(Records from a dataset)
#####
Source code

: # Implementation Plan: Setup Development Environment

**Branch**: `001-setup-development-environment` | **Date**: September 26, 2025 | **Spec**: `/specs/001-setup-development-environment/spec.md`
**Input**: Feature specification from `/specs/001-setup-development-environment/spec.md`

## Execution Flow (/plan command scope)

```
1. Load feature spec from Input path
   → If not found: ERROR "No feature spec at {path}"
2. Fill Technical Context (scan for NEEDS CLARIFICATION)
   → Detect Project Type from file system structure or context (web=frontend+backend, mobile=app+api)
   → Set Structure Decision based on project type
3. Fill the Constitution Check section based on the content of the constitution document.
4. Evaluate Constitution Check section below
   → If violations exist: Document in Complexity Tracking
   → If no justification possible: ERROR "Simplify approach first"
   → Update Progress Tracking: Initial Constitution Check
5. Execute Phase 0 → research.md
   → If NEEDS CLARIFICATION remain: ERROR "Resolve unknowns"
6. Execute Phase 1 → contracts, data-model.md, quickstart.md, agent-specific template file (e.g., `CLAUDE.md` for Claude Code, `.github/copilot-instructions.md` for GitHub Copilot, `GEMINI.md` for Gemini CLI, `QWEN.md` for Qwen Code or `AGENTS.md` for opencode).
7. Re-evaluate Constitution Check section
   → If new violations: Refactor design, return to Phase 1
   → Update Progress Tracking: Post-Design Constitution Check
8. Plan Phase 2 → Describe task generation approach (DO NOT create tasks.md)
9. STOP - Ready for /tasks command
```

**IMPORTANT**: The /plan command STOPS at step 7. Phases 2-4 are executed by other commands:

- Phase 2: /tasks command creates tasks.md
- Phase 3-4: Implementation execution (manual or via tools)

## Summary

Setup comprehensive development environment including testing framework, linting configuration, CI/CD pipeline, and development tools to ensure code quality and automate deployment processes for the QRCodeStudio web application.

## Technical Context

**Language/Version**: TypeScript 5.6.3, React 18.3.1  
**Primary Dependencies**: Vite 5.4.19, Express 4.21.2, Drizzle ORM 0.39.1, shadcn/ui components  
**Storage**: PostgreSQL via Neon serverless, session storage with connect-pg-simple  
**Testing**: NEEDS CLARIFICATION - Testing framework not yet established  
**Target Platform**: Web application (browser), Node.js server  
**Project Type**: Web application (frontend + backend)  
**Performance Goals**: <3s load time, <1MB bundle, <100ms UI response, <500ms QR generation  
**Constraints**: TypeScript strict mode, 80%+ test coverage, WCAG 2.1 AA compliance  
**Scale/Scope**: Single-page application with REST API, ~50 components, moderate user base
#####
--- What you are asked to do ---
A word-for-word copy of all the entries above is required.

--- Result for this task ---
Source code

: # Implementation Plan: Setup Development Environment

**Branch**: `001-setup-development-environment` | **Date**: September 26, 2025 | **Spec**: `/specs/001-setup-development-environment/spec.md`
**Input**: Feature specification from `/specs/001-setup-development-environment/spec.md`

## Execution Flow (/plan command scope)

```
1. Load feature spec from Input path
   → If not found: ERROR "No feature spec at {path}"
2. Fill Technical Context (scan for NEEDS CLARIFICATION)
   → Detect Project Type from file system structure or context (web=frontend+backend, mobile=app+api)
   → Set Structure Decision based on project type
3. Fill the Constitution Check section based on the content of the constitution document.
4. Evaluate Constitution Check section below
   → If violations exist: Document in Complexity Tracking
   → If no justification possible: ERROR "Simplify approach first"
   → Update Progress Tracking: Initial Constitution Check
5. Execute Phase 0 → research.md
   → If NEEDS CLARIFICATION remain: ERROR "Resolve unknowns"
6. Execute Phase 1 → contracts, data-model.md, quickstart.md, agent-specific template file (e.g., `CLAUDE.md` for Claude Code, `.github/copilot-instructions.md` for GitHub Copilot, `GEMINI.md` for Gemini CLI, `QWEN.md` for Qwen Code or `AGENTS.md` for opencode).
7. Re-evaluate Constitution Check section
   → If new violations: Refactor design, return to Phase 1
   → Update Progress Tracking: Post-Design Constitution Check
8. Plan Phase 2 → Describe task generation approach (DO NOT create tasks.md)
9. STOP - Ready for /tasks command
```

**IMPORTANT**: The /plan command STOPS at step 7. Phases 2-4 are executed by other commands:

- Phase 2: /tasks command creates tasks.md
- Phase 3-4: Implementation execution (manual or via tools)

## Summary

Setup comprehensive development environment including testing framework, linting configuration, CI/CD pipeline, and development tools to ensure code quality and automate deployment processes for the QRCodeStudio web application.

## Technical Context

**Language/Version**: TypeScript 5.6.3, React 18.3.1  
**Primary Dependencies**: Vite 5.4.19, Express 4.21.2, Drizzle ORM 0.39.1, shadcn/ui components  
**Storage**: PostgreSQL via Neon serverless, session storage with connect-pg-simple  
**Testing**: NEEDS CLARIFICATION - Testing framework not yet established  
**Target Platform**: Web application (browser), Node.js server  
**Project Type**: Web application (frontend + backend)  
**Performance Goals**: <3s load time, <1MB bundle, <100ms UI response, <500ms QR generation  
**Constraints**: TypeScript strict mode, 80%+ test coverage, WCAG 2.1 AA compliance  
**Scale/Scope**: Single-page application with REST API, ~50 components, moderate user base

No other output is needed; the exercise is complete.